6 of 182 comments (clear)

  1. Let it be known that the U of Macedonia... by karji · · Score: 5, Informative

    ...is greek and doesn't belong to the country-with-similar-name, namely FYROM (former yugoslav republic of...).

  2. Re:a nice account by Anonymous Coward · · Score: 2, Informative

    It seems I messed up the link in my previous post.
    The second article is here instead. Oops.

  3. Why it took us 1800 years to reinvent it? by coli2 · · Score: 1, Informative

    Economics is the key. When you are limited by the amount of money you have, you can't do any research. And yet money is just a piece of paper now, and yet it'll still lead us to the next depression. Looks like we still haven't learned anything this past 2000 years. (Most Greek scientists are either rich themselves or are supported by the rich...)

  4. Re:The epicyclic, terracentric model of the univer by shawnseat · · Score: 2, Informative

    The problem the Greeks would've had was "why don't they 'fall' just like objects on the Earth do?" The answer they came up with was that the bodies in the sky were "ethereal" (essentially massless in modern parlance) and were moved about in regularity by the gods (or the planets' Ideals if one were a Platonist). Thus they wouldn't have imagined the bodies in space to be like the matter on Earth, making, by default, the Earth the center of the cosmos.

    --
    Religion is the opiate of the masses. The wealthy smoke the real stuff.
  5. Re:The epicyclic, terracentric model of the univer by kakos · · Score: 2, Informative

    Actually, Aristarchus, a Greek aroud the early part of the 3rd century BC, came up with it. Copernicus basically rehashed what Aristarchus said, improved on it a bit, and now most people believe that Copernicus came up with the idea.

  6. Re:The epicyclic, terracentric model of the univer by reverseengineer · · Score: 3, Informative

    Well, even the heliocentric model presented by Copernicus contained epicycles. Not quite as many as the Ptolemaic system (which was a mathematical mess by the 16th century as the general model was continually appended rather than torn down and rebuilt), but there were still definitely some. Copernicus created a heliocentric universe that had circular orbits for all of the bodies. Coming from the knowledge that planetary orbits are elliptical, we can see how this leads to problems. For example, if the position of Mars is charted nightly against the background of the stars, there will be instances where it appears to move one direction for a few nights, then stop, turn around, start moving backwards for awhile, then stop, turn around, and then proceed on its usual course!

    The way to explain this sort of oddity and yet preserve your blessed circular orbits is to insert epicycles. The planets are traveling in circles while orbiting a central body (the sun, or the earth). With some tinkering, an epicyclic system can be constructed that fits fairly well with observations taken from the vantage point of earth, at least most of the time. Not all the time, mind you, which is why it too had some (in hindsight, again) rather pathetic attempts to patch it up, epicycles on the epicycles and rot like that. Heliocentric theories had been proposed before, as another poster mentioned, by Aristarchus in ancient times, and then Nicholas de Cusa in the 15th century. Both of these models suffered from the same type of complexity that the one put forth in De Revolutionibus Orbium Coelestium.

    What made Copernicus different is that he worked out a real mathematical basis for his solar system.
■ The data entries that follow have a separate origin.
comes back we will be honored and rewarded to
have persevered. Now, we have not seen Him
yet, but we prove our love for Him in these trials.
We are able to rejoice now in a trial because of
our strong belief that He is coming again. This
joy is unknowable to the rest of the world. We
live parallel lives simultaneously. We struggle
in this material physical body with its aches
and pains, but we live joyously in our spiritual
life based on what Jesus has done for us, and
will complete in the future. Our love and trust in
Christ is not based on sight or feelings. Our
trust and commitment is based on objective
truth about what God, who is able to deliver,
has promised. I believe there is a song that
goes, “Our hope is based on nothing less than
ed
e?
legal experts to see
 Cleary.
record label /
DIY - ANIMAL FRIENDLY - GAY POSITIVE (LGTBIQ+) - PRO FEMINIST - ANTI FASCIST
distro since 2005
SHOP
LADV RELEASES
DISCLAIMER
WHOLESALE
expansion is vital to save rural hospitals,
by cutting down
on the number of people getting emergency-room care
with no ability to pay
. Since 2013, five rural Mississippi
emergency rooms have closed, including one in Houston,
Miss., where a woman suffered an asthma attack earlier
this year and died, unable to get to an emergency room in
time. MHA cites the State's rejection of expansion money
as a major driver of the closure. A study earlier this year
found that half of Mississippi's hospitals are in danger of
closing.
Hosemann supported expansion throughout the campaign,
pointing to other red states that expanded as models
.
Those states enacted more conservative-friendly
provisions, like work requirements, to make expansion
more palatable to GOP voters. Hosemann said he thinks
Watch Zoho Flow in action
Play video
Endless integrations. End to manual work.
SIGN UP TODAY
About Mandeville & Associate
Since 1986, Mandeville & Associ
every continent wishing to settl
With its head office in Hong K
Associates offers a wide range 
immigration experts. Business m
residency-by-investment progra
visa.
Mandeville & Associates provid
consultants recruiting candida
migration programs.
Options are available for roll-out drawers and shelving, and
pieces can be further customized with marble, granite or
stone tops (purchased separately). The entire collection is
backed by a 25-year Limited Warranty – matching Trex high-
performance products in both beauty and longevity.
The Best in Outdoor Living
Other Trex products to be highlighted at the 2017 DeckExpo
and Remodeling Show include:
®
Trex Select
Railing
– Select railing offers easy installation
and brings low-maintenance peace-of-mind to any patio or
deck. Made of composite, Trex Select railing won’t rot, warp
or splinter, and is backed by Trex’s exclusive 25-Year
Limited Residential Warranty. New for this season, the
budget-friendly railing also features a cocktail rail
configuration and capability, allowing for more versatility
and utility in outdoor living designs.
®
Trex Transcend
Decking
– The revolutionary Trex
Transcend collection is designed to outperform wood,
Copernicus also correctly realized that the system could be made simpler if the inner planets moved faster than the outer planets, and thus completed their orbits even faster than distance of the circle they covered alone would predict. This seems obvious now- inner orbits must move faster, because gravitational forces varies with the inverse square of distance, but Copernicus lived before Newton, so he wasn't operating with that knowledge. His system was incorrect, yes, but it was at least based on something more concrete than aesthetic value. It then fell to Kepler to divine the true mechanics of the Solar System. His calculations showed that if the orbits of the planets were ellipses, with the Sun at one focus (he introduced the word "focus" in this context, btw), then the whole epicycle thing wouldn't be necessary at all to fit experimental observations. Moving on ellipses meant that the planets did not move with constant velocity- they moved faster when closer to the sun, and slower when farther away. Combined with Copernicus's concept of the inner planets moving faster, bolstered with mathematical properties of ellipses to become Kepler's Third Law, the whole epicycle thing became pretty much unnecessary.

    --
    "FDA staff reviewers expressed concern about the number of patients who were left out of the study because they died."